Cerca de 40 pessoas participaram, nesta quarta-feira (22), do projeto Pauta Feminina, promovido pela Procuradoria Especial da Mulher do Senado (Promul) e pela Procuradoria da Mulher da Câmara dos Deputados, em Ceilândia, de audiência pública para discutir e ouvir A Voz das Mulheres no Combate à Violência Doméstica. O evento, realizado em parceria com a Diretoria-Geral do Senado, se deu no Centro Especializado de Atendimento à Mulher (Ceam), um dos equipamentos da rede de atendimento à mulher em situação de violência no Distrito Federal.
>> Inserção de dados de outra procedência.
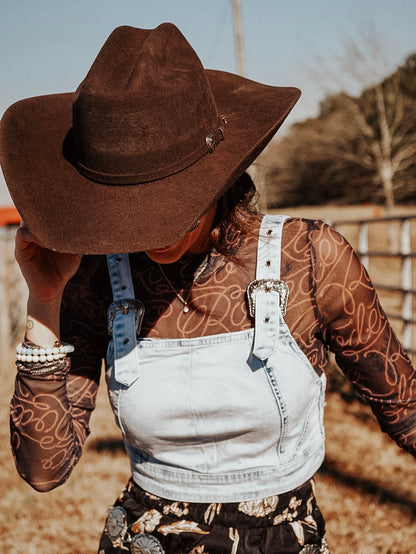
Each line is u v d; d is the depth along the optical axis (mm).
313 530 1314
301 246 1249
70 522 3957
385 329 1307
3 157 1178
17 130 1229
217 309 1241
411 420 1340
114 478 4523
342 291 1256
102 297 1315
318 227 1271
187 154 1103
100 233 1062
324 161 29391
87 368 1366
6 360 8398
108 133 1076
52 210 1107
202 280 1246
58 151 1207
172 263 1258
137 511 1353
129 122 1067
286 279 1237
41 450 1271
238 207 1269
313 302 1249
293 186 31031
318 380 1299
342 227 21484
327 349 1353
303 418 1292
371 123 26469
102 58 1131
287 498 1290
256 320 1219
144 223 1061
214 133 1142
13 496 4328
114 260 1295
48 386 1258
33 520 3984
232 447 1264
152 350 1257
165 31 1151
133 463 1387
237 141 1177
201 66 1162
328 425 5184
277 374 1215
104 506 4145
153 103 1067
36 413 1256
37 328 1270
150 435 1278
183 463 1290
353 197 30922
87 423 1377
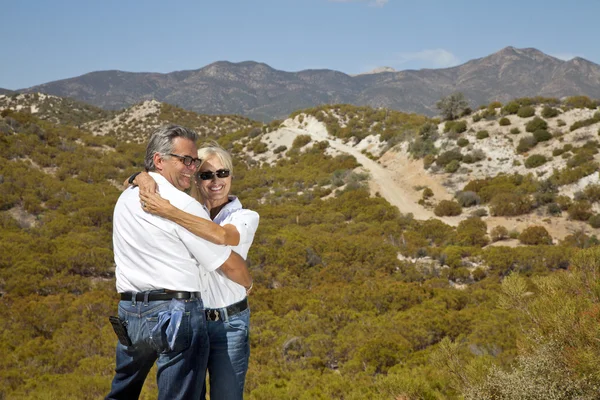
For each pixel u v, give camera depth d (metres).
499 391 4.60
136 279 2.58
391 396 6.27
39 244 35.59
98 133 149.88
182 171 2.79
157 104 163.12
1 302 22.48
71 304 20.77
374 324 16.88
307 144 96.00
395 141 79.88
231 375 2.91
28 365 13.27
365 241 41.50
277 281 33.81
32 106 190.00
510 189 57.16
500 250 37.78
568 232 48.47
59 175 62.44
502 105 75.56
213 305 2.89
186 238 2.55
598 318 3.88
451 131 71.56
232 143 107.62
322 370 13.16
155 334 2.51
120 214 2.65
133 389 2.79
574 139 62.41
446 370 5.39
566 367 4.08
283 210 61.53
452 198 60.53
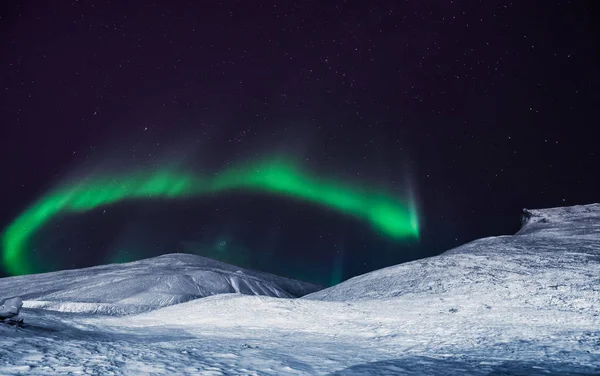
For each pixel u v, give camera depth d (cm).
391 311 1383
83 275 5922
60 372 428
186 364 523
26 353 532
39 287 5250
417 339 895
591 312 1337
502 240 3297
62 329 934
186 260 7369
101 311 3850
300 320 1236
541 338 877
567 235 3316
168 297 4516
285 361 587
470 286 1884
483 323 1138
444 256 2714
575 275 1902
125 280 5188
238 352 659
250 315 1323
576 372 524
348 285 2498
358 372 523
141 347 680
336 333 1007
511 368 552
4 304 855
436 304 1555
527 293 1675
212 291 5266
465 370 541
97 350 609
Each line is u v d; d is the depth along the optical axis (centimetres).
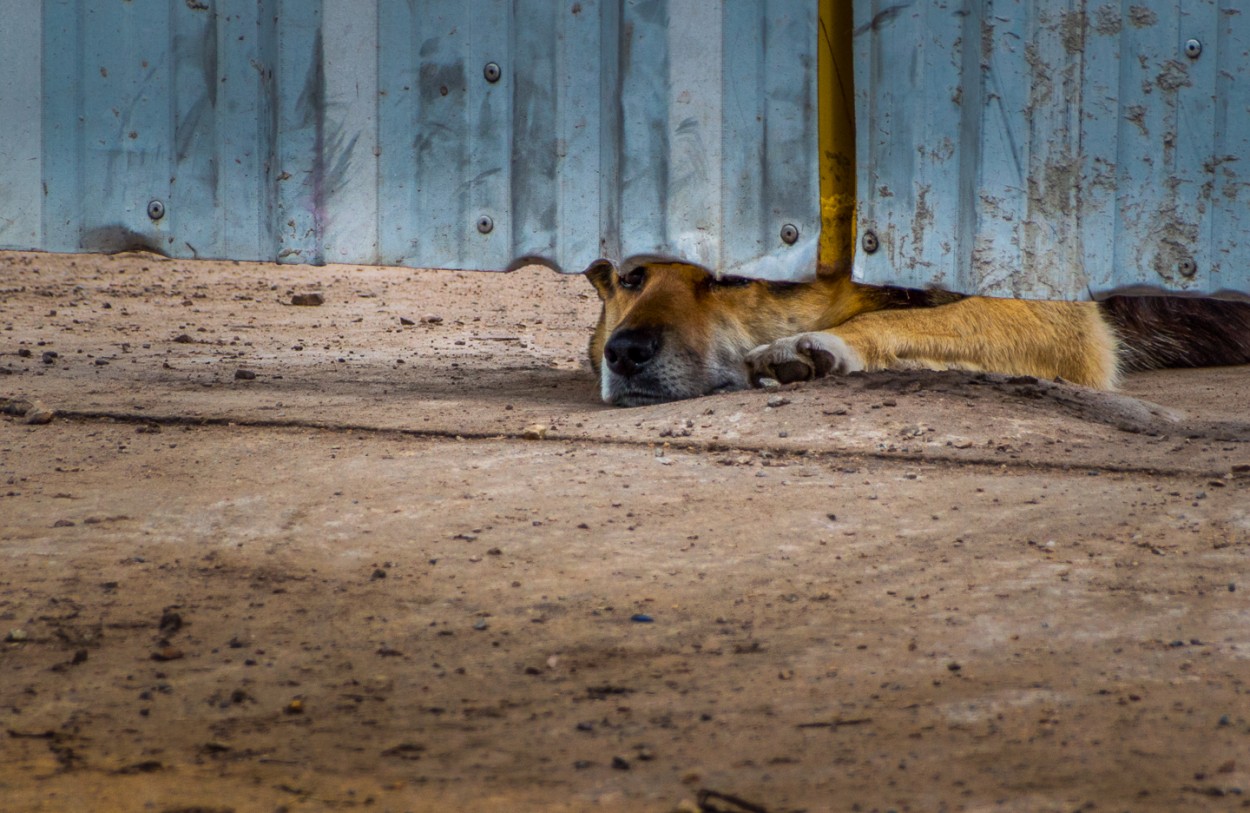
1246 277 1281
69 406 1318
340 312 2566
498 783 510
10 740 559
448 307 2712
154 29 1467
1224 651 642
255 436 1193
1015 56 1298
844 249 1409
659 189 1388
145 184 1489
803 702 589
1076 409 1251
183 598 749
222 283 2948
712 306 1467
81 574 790
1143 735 541
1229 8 1255
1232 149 1270
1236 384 1759
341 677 632
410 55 1429
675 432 1166
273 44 1448
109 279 2917
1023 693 593
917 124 1323
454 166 1435
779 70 1349
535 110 1409
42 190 1496
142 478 1031
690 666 641
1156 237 1299
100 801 496
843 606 728
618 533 875
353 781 514
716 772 515
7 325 2162
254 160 1470
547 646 673
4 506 944
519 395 1502
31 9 1474
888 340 1399
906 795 488
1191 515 894
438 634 692
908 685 608
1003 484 991
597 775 516
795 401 1230
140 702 602
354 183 1455
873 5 1319
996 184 1316
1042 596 736
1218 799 479
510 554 830
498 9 1405
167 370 1675
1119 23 1278
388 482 1011
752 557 822
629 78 1378
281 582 777
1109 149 1295
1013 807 475
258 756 540
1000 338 1467
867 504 937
A mediação do debate ficou a cargo da diretora-geral do Senado, Ilana Trombka, que destacou um dos objetivos da atividade desta quinta: aproximar o Parlamento brasileiro da sociedade, da comunidade e, principalmente dos locais onde estão as mulheres vítimas de violência

— Estamos realizando esta atividade, que traz o Parlamento para fora dos muros do Senado, sob o impacto de feminicídios recentes em Brasília, um na Asa Sul e outro em Ceilândia, e da morte da vereadora Marielle Franco, no Rio de Janeiro — disse Ilana Trombka.

A diretora do Senado também salientou o caráter inovador da iniciativa.

— Essa é a primeira vez que a Pauta Feminina ocorre fora da sede do Senado Federal, do Palácio do Congresso Nacional. Essa é a nossa missão: levar informação de uma legislação [Lei Maria da Penha] que foi aprovada e aprimorada no Congresso. E também aproximá-la [a mulher] do que são os seus direitos. Inclusive tivemos aqui hoje a delegacia móvel da mulher, para que se ela se desse conta de que sofre algum tipo de violência estaria aqui a infraestrutura à disposição dessa mulher — disse Ilana Trombka.

A coordenadora da Promul, Rita Polli, assinalou que levar a Pauta Feminina à Ceilândia é uma inovação e que a intenção foi aproximar os diversos órgãos do Poder Público das usuárias do serviço, pois o Ceam integra uma rede de proteção à mulher e deve ser valorizado. Ela acrescentou que “a luta da mulher é sempre conjunta”.

"Mulheres inspiradoras"

Detentora de 12 prêmios nacionais e internacionais em razão de seu projeto “Mulheres Inspiradoras", a professora Gina Vieira Ponte falou sobre o trabalho que idealizou e realizou no Centro de Ensino Fundamental 12, em Ceilândia.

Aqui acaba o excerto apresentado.